Reproduce the passage from the forum thread on Michael Carrick's departure, beginning at the words "Club Statement was brief which" and stopping after "THE MESSENGER !".

#### Quoted passage
__________

So the lengthy review of last season ended up with Boro opting to part company with Michael Carrick and they now must find and appoint a successor.
The club statement was brief...
Michael's assistants Jonathan Woodgate and Graeme Carrick have also departed the club.
We'd like to thank Michael, Jonathan, and Graeme for all their hard work and unwavering commitment. We wish them all the very best for the future.
The club will be making no further comment at this stage.
Anyway, I Thought I'd start a new topic since we're are on to page 8 on the 'season review' thread - note I'll move all the relevant comments over too...
Carrick Carrick and Woodgate all gone reported on BBC NEWS
OFB
Yes just seen it on the BBC - so it wasn't just a rumour!
Well that will make the summer a whole new proposition and probably a much bigger reshuffle than anticipated.
I wonder who the favourites to replace Carrick are - from previous rumours then maybe Steve Cooper or Gary O'Neil - hopefully not Sean Dyche...
Keiron Scott's best mate, Rob Edwards, is available isn't he?
Steve Cooper favourite on the grapevine !
OFB
Not sure he would be an improvement on Carrick? I've no idea who will get the job though I guess they've got someone lined up after such a lengthy review!
Club Statement was brief which may mean another one with an appointment announcement will be the next one...
https://www.mfc.co.uk/news/2025/june/04/club-statement--michael-carrick/
...and there you have it.Strong rumours on posts that Carrick has been sacked !
I stress it’s a rumour but we’re going to find out tomorrow if it’s true or not !
supposedly has been leaked by a player !
DONT SHOOT THE MESSENGER !
Is Neil Warnock free?
Warnock doesn't appear to be one of the favourites according to the bookies 😉
Gary O’Neil 3/1
Steve Cooper 4/1
Sean Dyche 5/1
Rob Edwards 13/2
Steven Gerrard 8/1
Danny Rohl 10/1
Richie Wellens 12/1
Nigel Pearson 14/1
Don't know how Steven Gerrard got on there but we should be grateful Wayne Rooney isn't!
@werdermouth Rohl is the only one on that list that I'd have any interest in.
Danny Rohl anyone 🤔.

__________

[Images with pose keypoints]
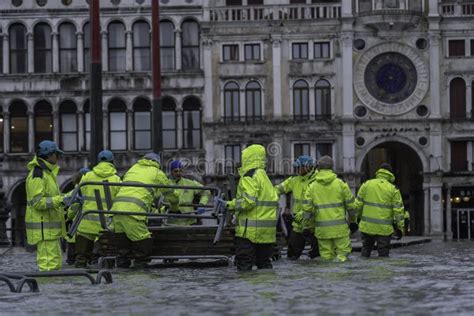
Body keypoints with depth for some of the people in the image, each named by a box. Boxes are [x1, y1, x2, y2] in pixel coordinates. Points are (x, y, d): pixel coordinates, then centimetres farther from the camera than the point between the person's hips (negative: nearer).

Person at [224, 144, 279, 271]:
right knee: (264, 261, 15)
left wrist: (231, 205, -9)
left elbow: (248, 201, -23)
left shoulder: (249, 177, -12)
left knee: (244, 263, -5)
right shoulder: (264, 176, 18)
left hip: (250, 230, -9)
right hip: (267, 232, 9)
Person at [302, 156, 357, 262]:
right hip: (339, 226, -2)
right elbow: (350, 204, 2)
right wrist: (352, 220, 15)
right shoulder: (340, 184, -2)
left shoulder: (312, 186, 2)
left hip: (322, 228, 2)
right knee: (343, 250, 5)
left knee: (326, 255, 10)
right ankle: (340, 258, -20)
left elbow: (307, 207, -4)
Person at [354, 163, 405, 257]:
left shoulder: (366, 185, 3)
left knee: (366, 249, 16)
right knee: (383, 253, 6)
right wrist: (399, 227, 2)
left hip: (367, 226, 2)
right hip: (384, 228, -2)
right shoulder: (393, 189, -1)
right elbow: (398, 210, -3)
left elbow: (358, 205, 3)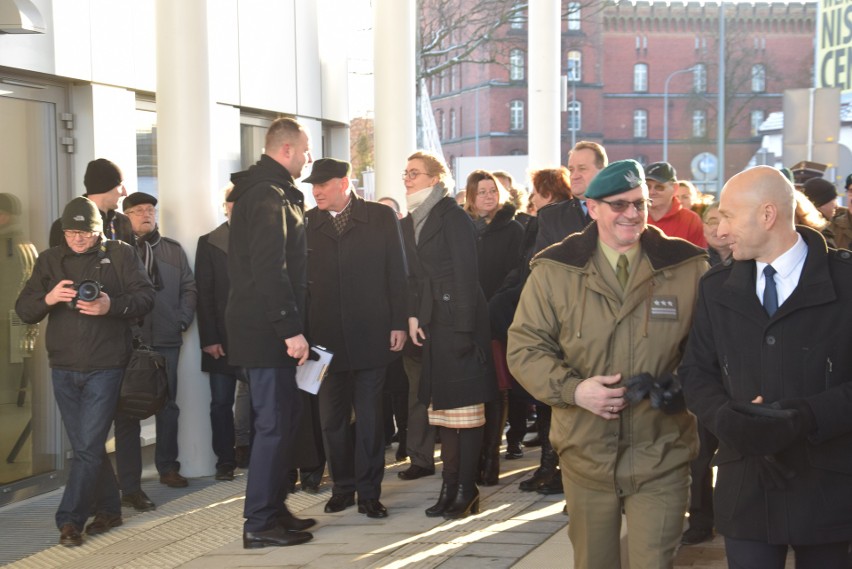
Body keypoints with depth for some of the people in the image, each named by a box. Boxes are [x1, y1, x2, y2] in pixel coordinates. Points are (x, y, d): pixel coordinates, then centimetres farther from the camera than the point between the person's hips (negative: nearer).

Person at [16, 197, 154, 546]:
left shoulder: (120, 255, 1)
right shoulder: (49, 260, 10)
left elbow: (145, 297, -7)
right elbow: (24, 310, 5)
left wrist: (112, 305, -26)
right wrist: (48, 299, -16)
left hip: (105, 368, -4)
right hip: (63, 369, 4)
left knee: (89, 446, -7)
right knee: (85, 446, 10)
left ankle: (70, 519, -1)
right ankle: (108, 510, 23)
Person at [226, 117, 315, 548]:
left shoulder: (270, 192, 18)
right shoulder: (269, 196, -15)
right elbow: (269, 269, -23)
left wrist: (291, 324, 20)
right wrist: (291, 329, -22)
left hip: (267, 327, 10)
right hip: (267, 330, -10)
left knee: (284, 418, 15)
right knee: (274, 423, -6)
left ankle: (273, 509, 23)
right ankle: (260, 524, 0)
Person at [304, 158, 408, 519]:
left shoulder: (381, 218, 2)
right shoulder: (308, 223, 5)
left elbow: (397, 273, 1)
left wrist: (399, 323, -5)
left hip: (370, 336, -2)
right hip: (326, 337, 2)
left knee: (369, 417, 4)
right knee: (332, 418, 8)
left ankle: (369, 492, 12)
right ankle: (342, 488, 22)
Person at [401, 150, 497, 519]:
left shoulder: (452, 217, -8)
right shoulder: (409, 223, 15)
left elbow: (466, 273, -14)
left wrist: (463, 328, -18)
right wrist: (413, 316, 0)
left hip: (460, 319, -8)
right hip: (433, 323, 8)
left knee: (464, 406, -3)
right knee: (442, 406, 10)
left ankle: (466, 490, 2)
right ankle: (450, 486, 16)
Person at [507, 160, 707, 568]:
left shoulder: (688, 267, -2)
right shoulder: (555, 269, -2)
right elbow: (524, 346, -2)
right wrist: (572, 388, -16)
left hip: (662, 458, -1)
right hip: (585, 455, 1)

__________

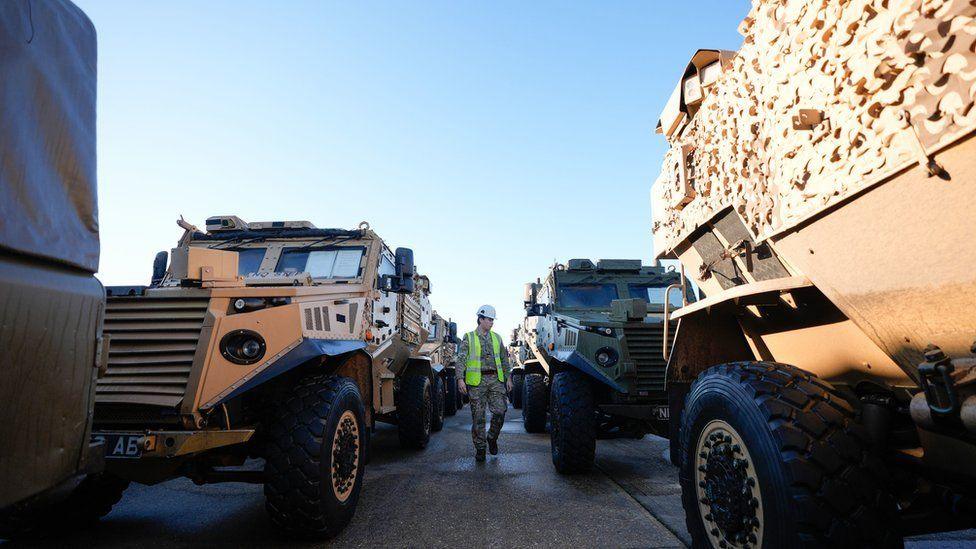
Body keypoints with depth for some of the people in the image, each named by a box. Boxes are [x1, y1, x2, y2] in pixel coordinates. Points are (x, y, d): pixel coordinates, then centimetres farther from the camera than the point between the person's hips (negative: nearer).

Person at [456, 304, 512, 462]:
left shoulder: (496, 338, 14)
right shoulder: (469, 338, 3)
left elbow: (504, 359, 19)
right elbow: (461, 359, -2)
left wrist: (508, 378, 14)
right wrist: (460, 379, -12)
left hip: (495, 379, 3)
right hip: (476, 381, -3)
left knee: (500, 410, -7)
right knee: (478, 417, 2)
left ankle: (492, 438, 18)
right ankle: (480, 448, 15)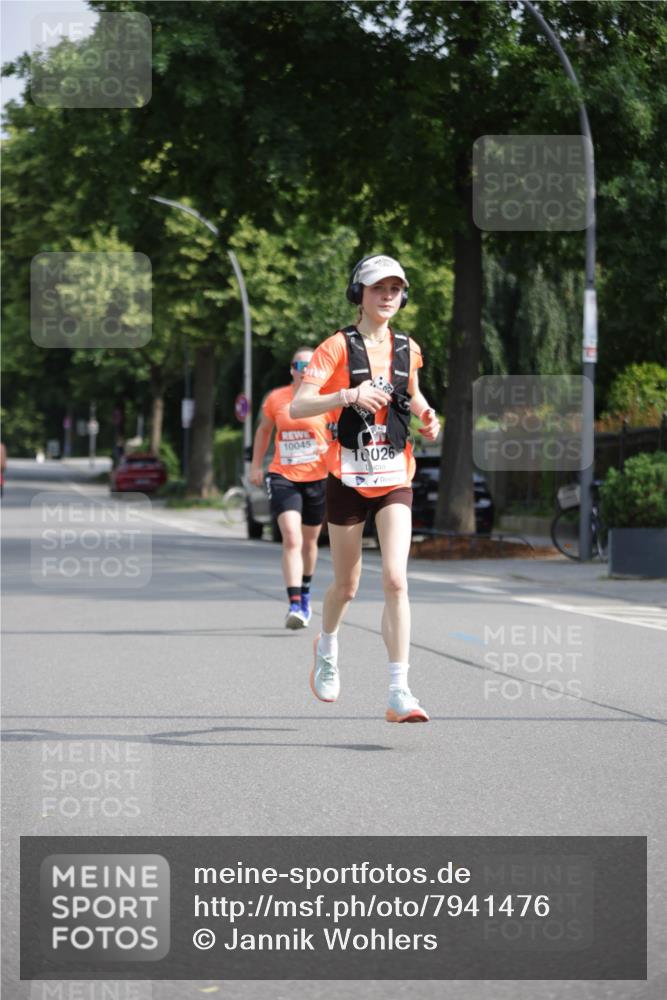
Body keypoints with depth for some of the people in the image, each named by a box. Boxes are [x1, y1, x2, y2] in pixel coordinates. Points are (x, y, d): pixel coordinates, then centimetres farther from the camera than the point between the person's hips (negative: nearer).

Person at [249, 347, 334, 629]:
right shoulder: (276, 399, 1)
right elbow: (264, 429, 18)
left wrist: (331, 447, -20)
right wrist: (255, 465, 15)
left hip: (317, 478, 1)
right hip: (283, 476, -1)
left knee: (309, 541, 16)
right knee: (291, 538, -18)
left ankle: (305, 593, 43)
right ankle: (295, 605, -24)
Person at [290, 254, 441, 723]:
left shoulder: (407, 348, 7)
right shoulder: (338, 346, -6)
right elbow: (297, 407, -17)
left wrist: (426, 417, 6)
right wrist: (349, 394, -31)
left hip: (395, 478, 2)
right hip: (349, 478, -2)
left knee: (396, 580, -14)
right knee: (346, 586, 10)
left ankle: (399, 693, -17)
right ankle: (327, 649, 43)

__________

#### Your solution
Club Statement was brief which may mean another one with an appointment announcement will be the next one...
https://www.mfc.co.uk/news/2025/june/04/club-statement--michael-carrick/
...and there you have it.Strong rumours on posts that Carrick has been sacked !
I stress it’s a rumour but we’re going to find out tomorrow if it’s true or not !
supposedly has been leaked by a player !
DONT SHOOT THE MESSENGER !